A fairly quick Count Leading Zeroes for Cortex-M0

The Basics

Some of us need to find out how many leading zero-bits there are in a 32-bit word.

Such a feature is useful on many occasions, especially when writing a fast divide subroutine.

The Cortex-M3 and later have a CLZ instruction which can count those leading zeroes.

But as you probably already know, the Cortex-M0 does not have an instruction for this.

Instead you must use either a provided subroutine (usually written in C) or write your own.

Let's try rolling our own, shall we ?

First, let's define a few macros, so that we can make our source-code look nice and tidy.

It is a good idea to use unified syntax; start with this line at the top of your file, in order to make the assembler automatically create IT instructions:

.syntax             unified

The macros I'm writing in this document are in the GNU-Assembler (GAS) style, but if you're using a different assembler, I think they will not be too difficult to convert:

.macro              FUNCTION name

.global             \name

.func               \name,\name

.type               \name,%function

.thumb_func

.\name\():

.endm

.macro              ENDFUNC name

.pool

.size               \name,. - \name

.endfunc

.endm

A simple 'naive' solution would be to count each bit. While this is slow, it's actually very short, so it's worth mentioning.

If you've read any of my earlier documents, you will know that I tend to mention the number of clock cycles that an instruction uses. Those are the numbers in square brackets.
##########
**WRITTEN INSTRUCTION:**
Could you update the Cortex-M0 count-leading-zeroes text, starting at "But as you probably" and ending at "write your own.", so that "subroutine" is changed to "function"?

**GIVEN RECORDS:**
##########
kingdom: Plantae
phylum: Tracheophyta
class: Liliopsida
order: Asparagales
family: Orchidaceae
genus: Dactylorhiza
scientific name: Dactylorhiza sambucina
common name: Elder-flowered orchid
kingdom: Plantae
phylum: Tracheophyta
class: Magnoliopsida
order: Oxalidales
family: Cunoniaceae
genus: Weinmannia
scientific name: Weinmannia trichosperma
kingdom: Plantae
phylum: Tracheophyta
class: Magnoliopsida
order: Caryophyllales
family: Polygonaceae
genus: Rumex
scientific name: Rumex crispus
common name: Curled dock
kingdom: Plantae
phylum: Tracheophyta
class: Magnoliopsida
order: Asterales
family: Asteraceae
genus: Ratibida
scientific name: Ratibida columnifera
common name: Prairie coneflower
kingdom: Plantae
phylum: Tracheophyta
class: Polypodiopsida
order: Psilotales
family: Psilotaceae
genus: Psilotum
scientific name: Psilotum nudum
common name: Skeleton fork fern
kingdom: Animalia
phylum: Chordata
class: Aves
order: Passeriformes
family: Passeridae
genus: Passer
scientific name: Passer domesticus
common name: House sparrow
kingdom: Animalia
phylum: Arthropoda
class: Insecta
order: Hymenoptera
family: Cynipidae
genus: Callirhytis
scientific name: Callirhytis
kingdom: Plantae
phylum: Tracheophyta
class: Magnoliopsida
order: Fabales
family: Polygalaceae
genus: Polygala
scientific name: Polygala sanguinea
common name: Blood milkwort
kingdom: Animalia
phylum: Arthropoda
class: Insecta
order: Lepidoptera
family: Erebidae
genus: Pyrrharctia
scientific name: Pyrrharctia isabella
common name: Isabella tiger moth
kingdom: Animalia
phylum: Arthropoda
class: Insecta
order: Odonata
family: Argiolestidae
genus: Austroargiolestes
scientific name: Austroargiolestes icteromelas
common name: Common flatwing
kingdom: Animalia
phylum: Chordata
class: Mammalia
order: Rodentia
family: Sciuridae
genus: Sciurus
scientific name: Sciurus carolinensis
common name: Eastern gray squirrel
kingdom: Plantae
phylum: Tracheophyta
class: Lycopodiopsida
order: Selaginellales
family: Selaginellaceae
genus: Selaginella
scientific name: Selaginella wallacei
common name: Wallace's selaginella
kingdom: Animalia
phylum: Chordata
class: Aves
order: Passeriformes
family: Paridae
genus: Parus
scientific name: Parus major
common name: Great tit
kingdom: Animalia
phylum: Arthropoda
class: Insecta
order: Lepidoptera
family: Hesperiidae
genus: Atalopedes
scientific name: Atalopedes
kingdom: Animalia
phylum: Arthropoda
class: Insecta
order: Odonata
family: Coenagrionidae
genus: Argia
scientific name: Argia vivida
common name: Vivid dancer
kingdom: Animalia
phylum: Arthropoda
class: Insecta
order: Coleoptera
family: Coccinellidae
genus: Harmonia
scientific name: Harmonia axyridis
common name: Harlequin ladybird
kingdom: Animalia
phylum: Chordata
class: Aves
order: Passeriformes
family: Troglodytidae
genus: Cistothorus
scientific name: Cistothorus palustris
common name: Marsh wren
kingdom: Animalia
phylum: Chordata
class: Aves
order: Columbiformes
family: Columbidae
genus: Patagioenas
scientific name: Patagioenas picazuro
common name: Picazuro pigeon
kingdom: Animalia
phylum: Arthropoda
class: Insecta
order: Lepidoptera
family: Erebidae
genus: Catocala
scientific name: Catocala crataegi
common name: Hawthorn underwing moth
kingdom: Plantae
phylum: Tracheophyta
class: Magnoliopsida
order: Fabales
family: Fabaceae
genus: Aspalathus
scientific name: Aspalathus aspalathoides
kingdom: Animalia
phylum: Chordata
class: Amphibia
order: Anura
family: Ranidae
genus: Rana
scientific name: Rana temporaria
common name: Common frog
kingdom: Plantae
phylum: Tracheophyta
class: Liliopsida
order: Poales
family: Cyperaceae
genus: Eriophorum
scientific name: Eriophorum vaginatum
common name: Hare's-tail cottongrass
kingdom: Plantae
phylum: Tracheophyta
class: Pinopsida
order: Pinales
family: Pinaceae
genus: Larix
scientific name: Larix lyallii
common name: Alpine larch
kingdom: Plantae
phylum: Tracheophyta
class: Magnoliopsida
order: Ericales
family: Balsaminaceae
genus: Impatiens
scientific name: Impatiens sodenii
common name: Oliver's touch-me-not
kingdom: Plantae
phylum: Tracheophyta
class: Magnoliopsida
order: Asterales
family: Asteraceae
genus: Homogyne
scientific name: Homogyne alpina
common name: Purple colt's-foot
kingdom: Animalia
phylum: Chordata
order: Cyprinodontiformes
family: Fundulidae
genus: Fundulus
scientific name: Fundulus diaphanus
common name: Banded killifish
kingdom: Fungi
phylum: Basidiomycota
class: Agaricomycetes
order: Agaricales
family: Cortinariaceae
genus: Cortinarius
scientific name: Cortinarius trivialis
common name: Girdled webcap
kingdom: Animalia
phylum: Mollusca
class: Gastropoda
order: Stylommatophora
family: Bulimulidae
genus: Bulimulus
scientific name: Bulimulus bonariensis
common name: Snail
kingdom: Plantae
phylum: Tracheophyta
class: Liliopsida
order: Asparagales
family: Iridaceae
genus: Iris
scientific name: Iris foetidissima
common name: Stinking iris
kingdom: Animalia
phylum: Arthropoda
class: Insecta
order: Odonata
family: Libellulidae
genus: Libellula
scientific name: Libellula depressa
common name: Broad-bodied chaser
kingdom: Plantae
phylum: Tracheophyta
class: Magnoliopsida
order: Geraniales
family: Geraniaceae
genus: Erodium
##########
**OUTPUT FOR THIS TASK:**
But as you probably already know, the Cortex-M0 does not have an instruction for this.

Instead you must use either a provided function (usually written in C) or write your own.